In this case, however, EPA has proposed to approve the label revisions only as to product use in six states. As to each state, EPA has concluded that the increased use of 2,4-D would have no effect on threatened or endangered species, and it provided its rationale for public review and comment.
It will not be surprising if some of those comments address the emerging EPA ESA implementation strategy. Whether these subsequently lead to litigation remains to be seen.

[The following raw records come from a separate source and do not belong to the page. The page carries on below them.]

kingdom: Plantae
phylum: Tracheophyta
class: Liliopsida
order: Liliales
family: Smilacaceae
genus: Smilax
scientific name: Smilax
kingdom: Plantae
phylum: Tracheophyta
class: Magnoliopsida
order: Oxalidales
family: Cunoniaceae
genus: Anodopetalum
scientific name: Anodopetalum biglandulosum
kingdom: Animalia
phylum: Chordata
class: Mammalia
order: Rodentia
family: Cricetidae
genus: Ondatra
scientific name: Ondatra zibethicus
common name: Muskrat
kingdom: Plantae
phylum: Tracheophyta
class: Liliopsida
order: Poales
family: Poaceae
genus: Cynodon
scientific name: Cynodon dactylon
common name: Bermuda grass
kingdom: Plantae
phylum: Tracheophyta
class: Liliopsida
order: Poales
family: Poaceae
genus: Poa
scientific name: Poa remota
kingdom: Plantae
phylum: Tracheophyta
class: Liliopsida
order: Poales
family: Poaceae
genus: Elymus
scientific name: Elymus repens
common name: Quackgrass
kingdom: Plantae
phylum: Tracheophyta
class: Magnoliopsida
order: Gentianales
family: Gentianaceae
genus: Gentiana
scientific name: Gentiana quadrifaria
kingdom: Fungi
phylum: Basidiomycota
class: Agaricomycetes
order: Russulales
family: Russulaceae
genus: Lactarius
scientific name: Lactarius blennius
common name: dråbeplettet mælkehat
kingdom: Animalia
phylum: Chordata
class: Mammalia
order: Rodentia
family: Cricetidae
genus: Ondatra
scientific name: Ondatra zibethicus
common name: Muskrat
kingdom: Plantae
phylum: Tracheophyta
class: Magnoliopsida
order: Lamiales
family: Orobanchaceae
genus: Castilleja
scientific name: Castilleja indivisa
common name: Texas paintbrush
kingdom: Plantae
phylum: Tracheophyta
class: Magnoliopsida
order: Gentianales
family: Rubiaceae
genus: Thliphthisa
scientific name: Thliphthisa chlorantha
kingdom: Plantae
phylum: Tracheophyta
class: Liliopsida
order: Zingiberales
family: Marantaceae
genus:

The third category of registration actions was exemplified by EPA's approvals in January 2014 of registrations sought by DuPont and Syngenta for the new insecticide cyantraniliprole without any ESA consultation with a Service. The cyantraniliprole approvals already have been challenged in court, in parallel cases filed in the U.S. Court of Appeals for the D.C. Circuit and in D.C. District Court. The time for seeking review of the other approval has not yet run.
The determination that use of these new products present less risk to threatened and endangered species than existing products, combined with the limited resources available at the Services to undertake consultations and FIFRA's demand that EPA approval actions meet specified schedules, supports EPA's approach to them. But some obviously disagree, and judicial guidance no doubt will be forthcoming. But it likely will be months, if not years, before the decisions on the merits of challenges to EPA approvals are rendered.